Written task 1:
Can you extract the portion of the immigration enforcement passage that begins at "In April, the" and stops after "May 1, 2012)"?

Quoted passage:
/---
Chairman of the Subcommittee Candice Miller (R-MI) expressed concern over the new approach, noting the potential problem of border-crossers adapting to and countering border patrol patterns. She also pointed out an additional flaw: CBP’s plan “lacks a tangible way to measure” illegal border crossers. (Bloomberg Transcript, May 9, 2012) “[W]e hear terms like, ‘the border is more secure than ever,’ … but how do you measure that and by what?” she asked. (Id.)
According to Chief Fisher, CBP is still developing the implementation plan for the new strategy, making it unclear when the plan will officially take effect. (Bloomberg Transcript, May 9, 2012)
Last week, the Alabama Senate once again postponed debate on legislation that would significantly scale back the State’s immigration enforcement law, HB 56. This delay is one of several that seem to be the result of diverging House and Senate strategies.
In April, the Alabama House introduced, debated and passed legislation that would substantially weaken HB 56. The legislation, HB 658, proposed limiting the circumstances under which local law enforcement officers check immigration status, weakening the penalties for knowingly hiring illegal aliens, eliminating the prohibition on renting apartments to an individual a landlord knows is an illegal alien, eliminating the ability of citizens to bring an action against a law enforcement agency’s sanctuary policy or practice, and eliminating the requirement that schools collect immigration data on their students for inclusion in state reports. (See HB 658 as engrossed; FAIR Legislative Update, Apr. 9, 2012; FAIR Legislative Update, May 1, 2012)
\---
Figure understanding tasks
/---
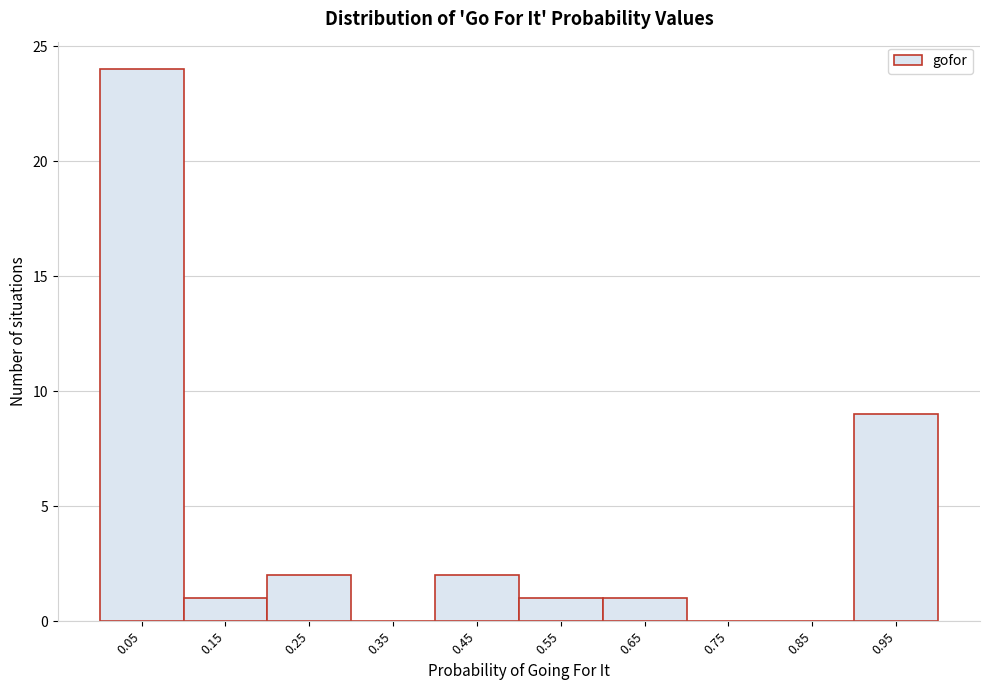

What is the height of the bar covering 0.2 to 0.3 on the x-axis? The values are not printed on the chart, so give them approximately, as read against the axis.

2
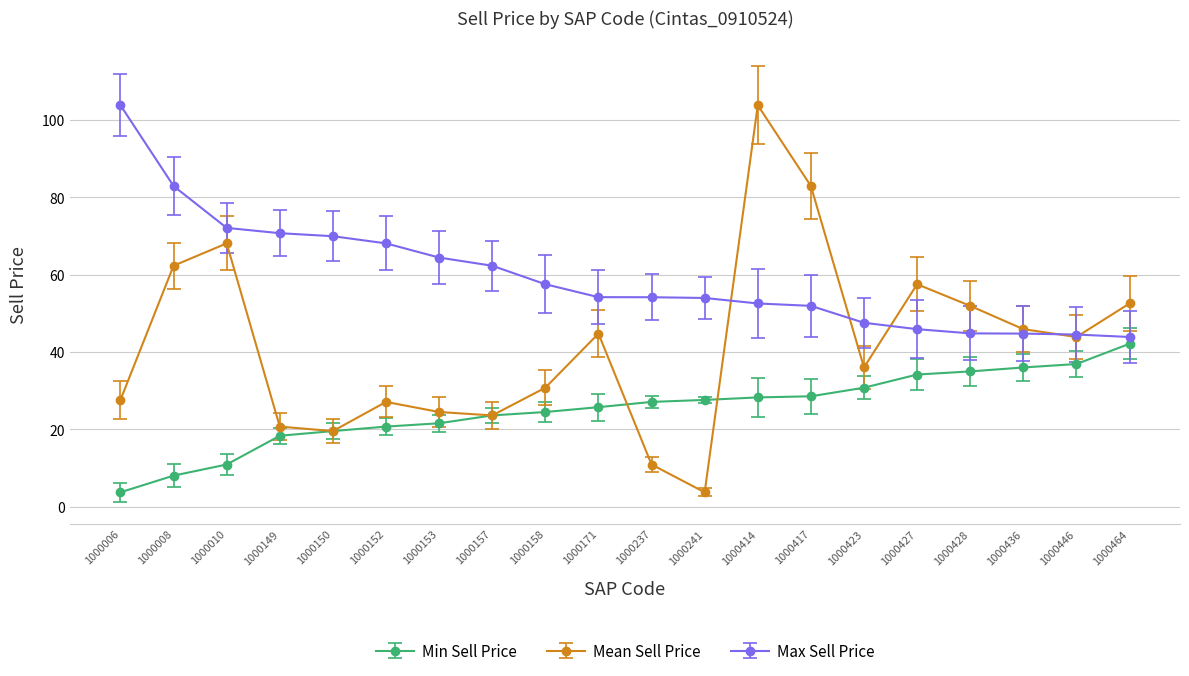

What is the average value of the Mean Sell Price series?

41.9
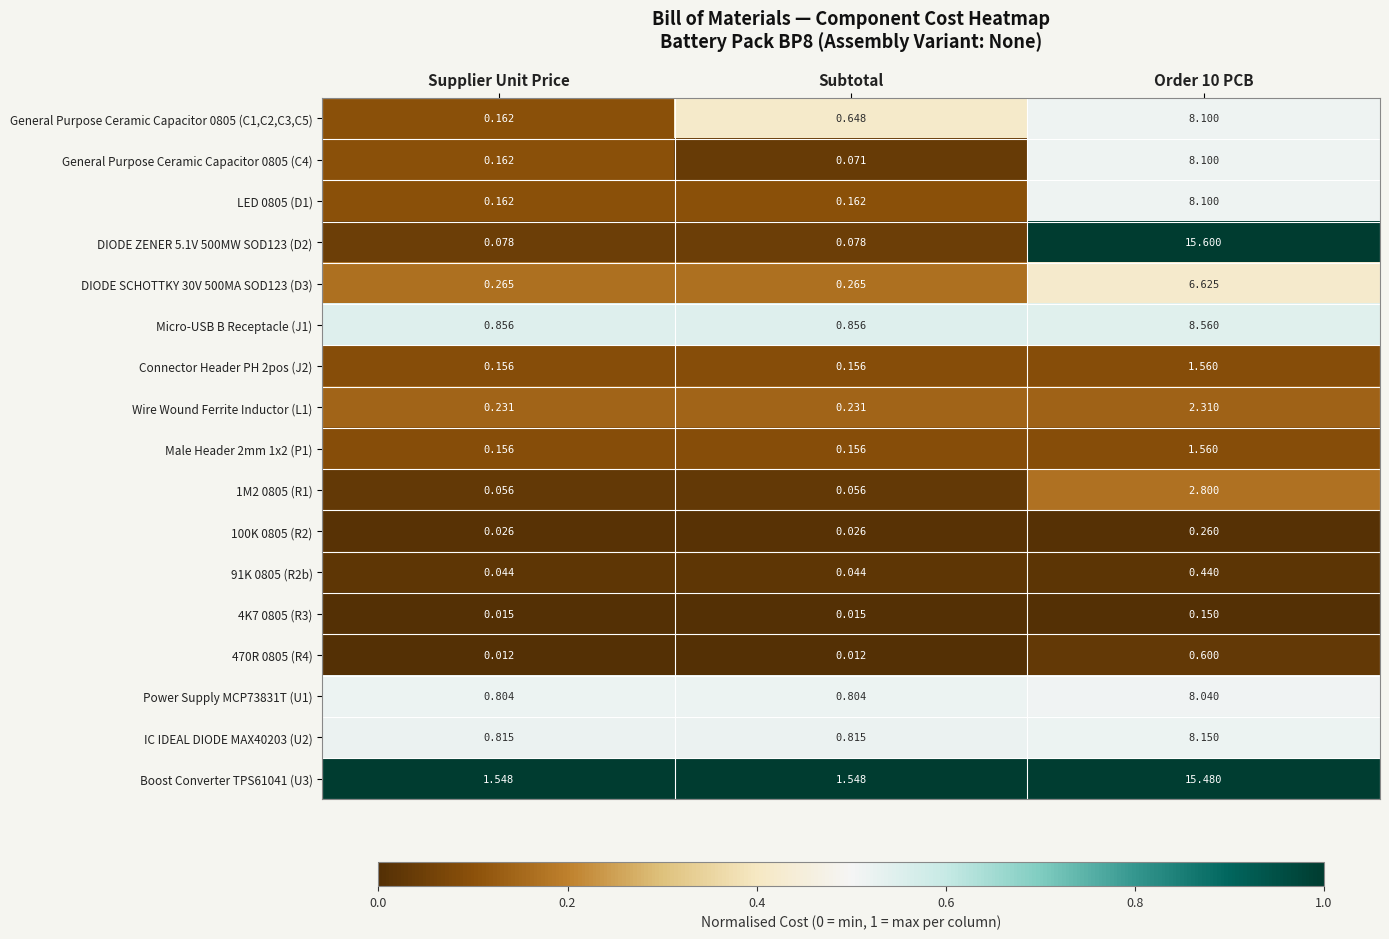

Is the value of 4K7 0805 (R3) at Subtotal greater than the value of Boost Converter TPS61041 (U3) at Subtotal?

No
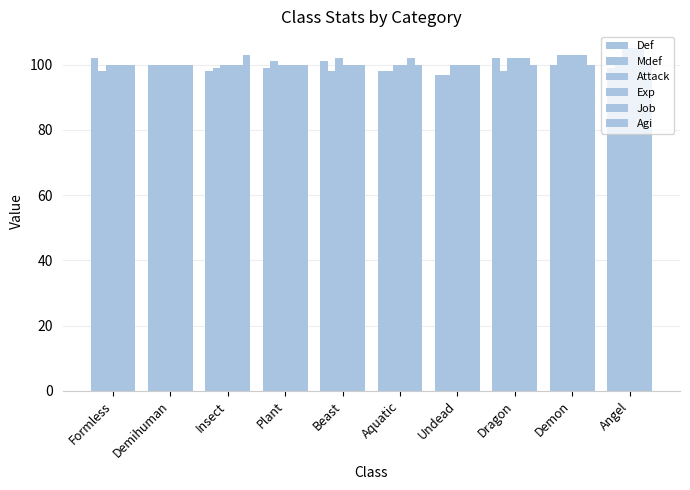

Rank the categories by Agi value from lowest to highest.

Formless, Demihuman, Plant, Beast, Aquatic, Undead, Dragon, Demon, Angel, Insect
\---
Written task 2:
Could you copy all the records that follow the immigration enforcement passage, line for line, and leave the pictures out of your answer?

Exercise output 1:
In April, the Alabama House introduced, debated and passed legislation that would substantially weaken HB 56. The legislation, HB 658, proposed limiting the circumstances under which local law enforcement officers check immigration status, weakening the penalties for knowingly hiring illegal aliens, eliminating the prohibition on renting apartments to an individual a landlord knows is an illegal alien, eliminating the ability of citizens to bring an action against a law enforcement agency’s sanctuary policy or practice, and eliminating the requirement that schools collect immigration data on their students for inclusion in state reports. (See HB 658 as engrossed; FAIR Legislative Update, Apr. 9, 2012; FAIR Legislative Update, May 1, 2012)

Exercise output 2:
What is the height of the bar covering 0.2 to 0.3 on the x-axis? The values are not printed on the chart, so give them approximately, as read against the axis.

2

What is the average value of the Mean Sell Price series?

41.9

Is the value of 4K7 0805 (R3) at Subtotal greater than the value of Boost Converter TPS61041 (U3) at Subtotal?

No

Rank the categories by Agi value from lowest to highest.

Formless, Demihuman, Plant, Beast, Aquatic, Undead, Dragon, Demon, Angel, Insect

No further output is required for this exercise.